One of the teachers that is new to us this year is a guy I shall call Mr. Smith. He is an incredibly talented writer and a great teacher and we are lucky to have him. I have his permission to post some of his writing here....I only wish I could write this well. It describes my feelings pretty well.
The Vices and Virtues, Downturns and Delights, of Living Alone
For years I lived alone in the damp expanse under the rickety garage of an elderly couple. Though the stripper pole in the corner made me think "hole in the wall" more than anything else, the couple advertised the place as an apartment. (It wasn’t really a stripper pole but a support beam. It jutted through the dark space of my ‘apartment,’ and the two times friends visited me there, the first thing they did after bringing up how weird it was that my bathroom was my kitchen too was walk over to the corner, wrap their legs around the black pole and shimmy. So it felt like a pole.)
I was renting from the couple and didn't have to worry about upkeep, so I spent a lot of time surfing online, looking for obscure trivia. According to the 2000 Census Bureau, about 27 million other Americans live alone. That's 26% of all households, almost triple the 9.3% percent from 1950.
That's a lot of Generation Rx-ers eating cereal over the sink. It's a lot of retired folk spreading their newspapers out at the kitchen table. It's a lot of working women with boxes of Nutri-Grain bars on top of the fridge. We're the Breakfast Club, and every morning we never meet. We know the downturns and delights, vices and virtues of single dwelling. We know the romance of living alone for a Little While (fluffed, unused pillows), and the ruins of living alone for Too Long (more fluffed, unused pillows).
We live in all kinds of places, for myriad purposes.
Flirting still with the fantasy of a storybook castle, the professional princess fills her posh studio apartment with silk coverings and fine art. She doesn’t mind being confined to her high-rise because she doesn’t spend much time there. She works full time and on her lunch break lets her hair down and whips it around in the windy crosswalks between office buildings, like in shampoo commercials. She meets men for asparagus dinners.

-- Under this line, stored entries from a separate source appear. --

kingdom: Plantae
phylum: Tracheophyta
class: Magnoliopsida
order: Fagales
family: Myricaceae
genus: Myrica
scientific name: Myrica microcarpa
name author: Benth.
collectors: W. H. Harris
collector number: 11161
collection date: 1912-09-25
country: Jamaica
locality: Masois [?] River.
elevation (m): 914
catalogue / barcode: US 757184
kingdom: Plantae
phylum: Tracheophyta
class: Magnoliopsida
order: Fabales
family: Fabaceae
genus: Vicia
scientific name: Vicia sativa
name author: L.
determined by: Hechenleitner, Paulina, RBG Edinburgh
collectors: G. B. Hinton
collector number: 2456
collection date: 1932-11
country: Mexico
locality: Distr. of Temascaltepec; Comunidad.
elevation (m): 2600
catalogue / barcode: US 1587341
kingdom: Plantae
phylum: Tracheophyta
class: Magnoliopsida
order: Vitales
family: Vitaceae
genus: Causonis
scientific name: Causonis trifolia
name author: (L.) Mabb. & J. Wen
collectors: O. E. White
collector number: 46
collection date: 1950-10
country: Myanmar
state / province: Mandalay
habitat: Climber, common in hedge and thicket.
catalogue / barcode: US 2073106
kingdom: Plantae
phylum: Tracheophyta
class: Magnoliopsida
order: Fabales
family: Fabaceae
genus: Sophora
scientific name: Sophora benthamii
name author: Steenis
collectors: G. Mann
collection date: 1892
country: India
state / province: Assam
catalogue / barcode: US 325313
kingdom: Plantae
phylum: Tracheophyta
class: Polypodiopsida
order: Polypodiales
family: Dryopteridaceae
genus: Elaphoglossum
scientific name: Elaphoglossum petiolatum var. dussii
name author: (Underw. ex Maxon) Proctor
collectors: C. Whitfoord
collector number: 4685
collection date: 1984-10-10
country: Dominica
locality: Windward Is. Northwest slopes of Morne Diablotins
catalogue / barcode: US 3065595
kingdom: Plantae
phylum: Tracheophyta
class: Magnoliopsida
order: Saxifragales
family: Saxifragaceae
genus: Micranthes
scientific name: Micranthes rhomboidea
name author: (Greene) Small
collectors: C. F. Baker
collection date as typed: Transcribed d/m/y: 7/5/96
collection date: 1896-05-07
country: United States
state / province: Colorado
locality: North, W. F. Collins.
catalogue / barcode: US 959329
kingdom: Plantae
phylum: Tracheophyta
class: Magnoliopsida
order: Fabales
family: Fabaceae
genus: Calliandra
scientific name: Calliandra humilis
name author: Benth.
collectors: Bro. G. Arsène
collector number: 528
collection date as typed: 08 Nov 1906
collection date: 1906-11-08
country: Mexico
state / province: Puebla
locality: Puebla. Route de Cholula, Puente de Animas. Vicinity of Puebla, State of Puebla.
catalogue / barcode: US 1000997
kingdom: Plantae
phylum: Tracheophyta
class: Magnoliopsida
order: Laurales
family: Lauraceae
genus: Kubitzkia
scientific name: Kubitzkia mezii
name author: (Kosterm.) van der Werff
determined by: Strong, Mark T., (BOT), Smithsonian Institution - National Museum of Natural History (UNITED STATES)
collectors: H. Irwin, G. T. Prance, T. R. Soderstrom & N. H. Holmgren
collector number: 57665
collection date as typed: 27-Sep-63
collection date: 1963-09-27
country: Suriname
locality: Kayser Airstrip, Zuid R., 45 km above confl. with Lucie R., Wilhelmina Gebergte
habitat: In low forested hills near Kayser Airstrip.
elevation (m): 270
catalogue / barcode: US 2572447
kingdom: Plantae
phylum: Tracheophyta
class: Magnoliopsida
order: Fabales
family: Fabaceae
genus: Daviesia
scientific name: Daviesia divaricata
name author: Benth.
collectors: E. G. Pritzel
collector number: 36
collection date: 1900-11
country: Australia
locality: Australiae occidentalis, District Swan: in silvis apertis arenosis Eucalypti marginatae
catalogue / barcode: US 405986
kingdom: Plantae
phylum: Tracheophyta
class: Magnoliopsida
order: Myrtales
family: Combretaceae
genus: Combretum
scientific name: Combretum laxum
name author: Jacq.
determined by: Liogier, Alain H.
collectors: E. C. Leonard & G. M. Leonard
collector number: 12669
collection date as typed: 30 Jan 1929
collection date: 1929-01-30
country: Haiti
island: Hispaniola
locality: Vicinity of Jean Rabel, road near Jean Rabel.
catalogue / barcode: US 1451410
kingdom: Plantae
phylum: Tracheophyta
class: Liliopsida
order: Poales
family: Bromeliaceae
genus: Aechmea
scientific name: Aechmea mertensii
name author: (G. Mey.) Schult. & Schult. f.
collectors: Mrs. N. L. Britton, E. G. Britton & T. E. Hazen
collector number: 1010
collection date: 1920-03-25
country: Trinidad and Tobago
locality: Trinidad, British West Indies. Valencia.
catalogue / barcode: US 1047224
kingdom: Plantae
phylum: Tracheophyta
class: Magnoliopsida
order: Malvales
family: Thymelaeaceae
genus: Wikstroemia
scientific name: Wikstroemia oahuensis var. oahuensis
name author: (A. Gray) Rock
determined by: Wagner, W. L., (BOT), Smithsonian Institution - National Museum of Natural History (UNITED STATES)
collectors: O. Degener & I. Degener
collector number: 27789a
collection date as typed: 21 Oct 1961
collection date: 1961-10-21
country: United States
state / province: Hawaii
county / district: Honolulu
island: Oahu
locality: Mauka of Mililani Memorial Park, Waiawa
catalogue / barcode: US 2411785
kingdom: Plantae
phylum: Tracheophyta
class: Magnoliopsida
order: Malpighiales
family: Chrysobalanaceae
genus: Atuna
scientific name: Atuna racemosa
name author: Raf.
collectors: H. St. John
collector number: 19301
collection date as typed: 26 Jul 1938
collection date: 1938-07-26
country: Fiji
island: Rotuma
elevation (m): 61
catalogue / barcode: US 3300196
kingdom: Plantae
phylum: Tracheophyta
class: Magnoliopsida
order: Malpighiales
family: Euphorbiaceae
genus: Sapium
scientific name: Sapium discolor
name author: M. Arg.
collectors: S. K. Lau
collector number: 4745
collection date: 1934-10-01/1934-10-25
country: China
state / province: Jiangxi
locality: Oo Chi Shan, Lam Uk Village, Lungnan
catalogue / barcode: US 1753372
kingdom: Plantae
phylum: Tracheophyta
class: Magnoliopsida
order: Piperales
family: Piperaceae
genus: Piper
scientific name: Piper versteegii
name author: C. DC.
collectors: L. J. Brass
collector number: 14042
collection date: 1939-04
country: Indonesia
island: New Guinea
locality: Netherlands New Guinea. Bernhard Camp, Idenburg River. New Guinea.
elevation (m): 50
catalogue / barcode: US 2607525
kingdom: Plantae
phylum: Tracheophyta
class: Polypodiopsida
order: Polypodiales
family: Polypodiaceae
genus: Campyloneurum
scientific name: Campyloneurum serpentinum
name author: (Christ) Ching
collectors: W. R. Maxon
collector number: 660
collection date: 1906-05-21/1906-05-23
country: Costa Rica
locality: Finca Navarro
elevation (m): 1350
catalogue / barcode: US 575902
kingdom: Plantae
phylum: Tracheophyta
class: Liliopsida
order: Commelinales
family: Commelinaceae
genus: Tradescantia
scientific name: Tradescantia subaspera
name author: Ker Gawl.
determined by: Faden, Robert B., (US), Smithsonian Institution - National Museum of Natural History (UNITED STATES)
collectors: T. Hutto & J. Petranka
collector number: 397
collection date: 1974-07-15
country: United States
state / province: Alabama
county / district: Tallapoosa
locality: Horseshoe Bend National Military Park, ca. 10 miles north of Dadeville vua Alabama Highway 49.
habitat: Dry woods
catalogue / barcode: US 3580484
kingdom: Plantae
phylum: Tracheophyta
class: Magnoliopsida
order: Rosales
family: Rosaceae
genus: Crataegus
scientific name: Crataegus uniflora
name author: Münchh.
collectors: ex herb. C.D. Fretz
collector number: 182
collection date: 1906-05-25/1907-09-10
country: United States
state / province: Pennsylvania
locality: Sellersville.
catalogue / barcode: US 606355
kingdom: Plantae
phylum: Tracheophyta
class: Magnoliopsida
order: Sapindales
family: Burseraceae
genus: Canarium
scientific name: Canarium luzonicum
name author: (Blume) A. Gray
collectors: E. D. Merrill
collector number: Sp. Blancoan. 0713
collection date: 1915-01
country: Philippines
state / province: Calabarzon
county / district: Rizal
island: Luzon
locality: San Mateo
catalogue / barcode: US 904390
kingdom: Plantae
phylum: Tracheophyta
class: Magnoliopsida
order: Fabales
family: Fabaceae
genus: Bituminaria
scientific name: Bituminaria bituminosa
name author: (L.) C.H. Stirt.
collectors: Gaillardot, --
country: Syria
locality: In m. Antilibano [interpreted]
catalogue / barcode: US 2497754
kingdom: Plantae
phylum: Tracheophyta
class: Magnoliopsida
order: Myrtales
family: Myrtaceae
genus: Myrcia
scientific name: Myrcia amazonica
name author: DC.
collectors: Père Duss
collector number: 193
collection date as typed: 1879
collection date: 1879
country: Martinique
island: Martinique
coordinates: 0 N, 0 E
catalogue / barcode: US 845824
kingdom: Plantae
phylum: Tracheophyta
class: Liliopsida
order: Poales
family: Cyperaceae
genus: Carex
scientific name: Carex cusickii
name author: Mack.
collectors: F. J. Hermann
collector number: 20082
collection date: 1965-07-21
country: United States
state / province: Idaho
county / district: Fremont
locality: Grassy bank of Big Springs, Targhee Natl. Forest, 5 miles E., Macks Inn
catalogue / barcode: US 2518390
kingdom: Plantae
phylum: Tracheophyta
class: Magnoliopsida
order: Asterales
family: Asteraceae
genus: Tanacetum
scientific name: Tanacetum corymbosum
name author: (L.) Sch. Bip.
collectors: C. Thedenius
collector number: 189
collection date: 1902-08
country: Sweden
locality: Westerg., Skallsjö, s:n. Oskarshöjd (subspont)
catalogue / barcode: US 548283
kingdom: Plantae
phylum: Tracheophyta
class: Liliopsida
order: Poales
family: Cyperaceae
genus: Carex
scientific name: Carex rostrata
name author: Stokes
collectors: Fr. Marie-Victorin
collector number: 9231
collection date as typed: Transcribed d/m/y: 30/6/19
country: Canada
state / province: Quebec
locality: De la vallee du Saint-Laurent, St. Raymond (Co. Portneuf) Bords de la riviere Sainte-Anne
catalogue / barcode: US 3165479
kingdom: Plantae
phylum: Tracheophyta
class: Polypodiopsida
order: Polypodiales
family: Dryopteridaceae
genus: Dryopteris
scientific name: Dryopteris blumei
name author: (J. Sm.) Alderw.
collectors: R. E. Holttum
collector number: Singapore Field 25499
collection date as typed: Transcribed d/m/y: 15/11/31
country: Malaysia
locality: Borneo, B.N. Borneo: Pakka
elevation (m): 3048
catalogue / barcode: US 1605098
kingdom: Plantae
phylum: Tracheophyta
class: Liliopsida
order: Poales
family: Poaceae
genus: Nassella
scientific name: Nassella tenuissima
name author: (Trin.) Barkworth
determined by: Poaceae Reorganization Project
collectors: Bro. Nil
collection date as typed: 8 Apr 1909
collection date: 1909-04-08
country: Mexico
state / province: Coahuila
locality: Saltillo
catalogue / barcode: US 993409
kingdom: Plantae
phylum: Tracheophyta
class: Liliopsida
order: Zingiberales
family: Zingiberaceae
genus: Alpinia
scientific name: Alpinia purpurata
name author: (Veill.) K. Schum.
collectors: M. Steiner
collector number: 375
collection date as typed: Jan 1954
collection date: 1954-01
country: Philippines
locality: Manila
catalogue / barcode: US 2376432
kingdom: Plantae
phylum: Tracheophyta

My old apartment wasn’t fancy, and everything in it seemed to be single. It had one sink where the plates air-dried next to the toilet, one fire alarm missing AA batteries, one bottle of Dawn dish soap used for shampoo, and one bed donated by my Uncle's black lab who, with characteristic harbor-dog showmanship, upgraded to a twin and gave me her futon.
These are two extremes. Most people who live alone dwell between the princesses’ neo-castle and the Neanderthal cave in comfy apartments and houses. That’s kind of where I’m at now. After three years of underground hibernation, I'm in an '85 Fleetwood single-wide with more than one room. And a hallway! And I love it.
A lot of us do. There’s a lot of good stuff here.
Breakfast Club members change the TV channel without tallying family votes. We monologue in front of the bathroom mirror and perform exceedingly well in public. We respond to emails daily, update real photo albums with real pictures, and monitor our Playlists constantly. We bring home teriyaki in little boxes and leave it in the fridge for a snack, happily knowing no one will eat it, except maybe the mold that got the last box.
During these times, we say we selected this solace. Living alone was a choice, a time for making a monastery of the mind, for learning to cohabitate with Quiet. (Quiet, if you don’t know, is the roommate who asks pointed questions and waits for answers.)
Yesterday while quietly folding laundry I thought of a poem by Richard Jones, where the character does typical stuff like take white towels from the dryer. After that: "I carry them through the house / as though they were my children / asleep in my arms." In difficult moments when Quiet stalks, our seclusion may feel less like a choice and more like something that happened without our permission. Like somehow our pit-stop became a permanent prison from which only e-Harmony can free us.
If one is the loneliest number, it is also a meditation for ascetic souls. I used to, in that old apartment, sit on the floor and fold the labels from Bud Light bottles into origami swans. I would stand by the windowsill while brushing my teeth and re-read greeting cards. I would burn expensive red candles all the way down to fragile, cooling circles of wax.
Sometimes, curled in a ball, I would fall asleep on a blanket in front of the heater, sad and happy at the same time.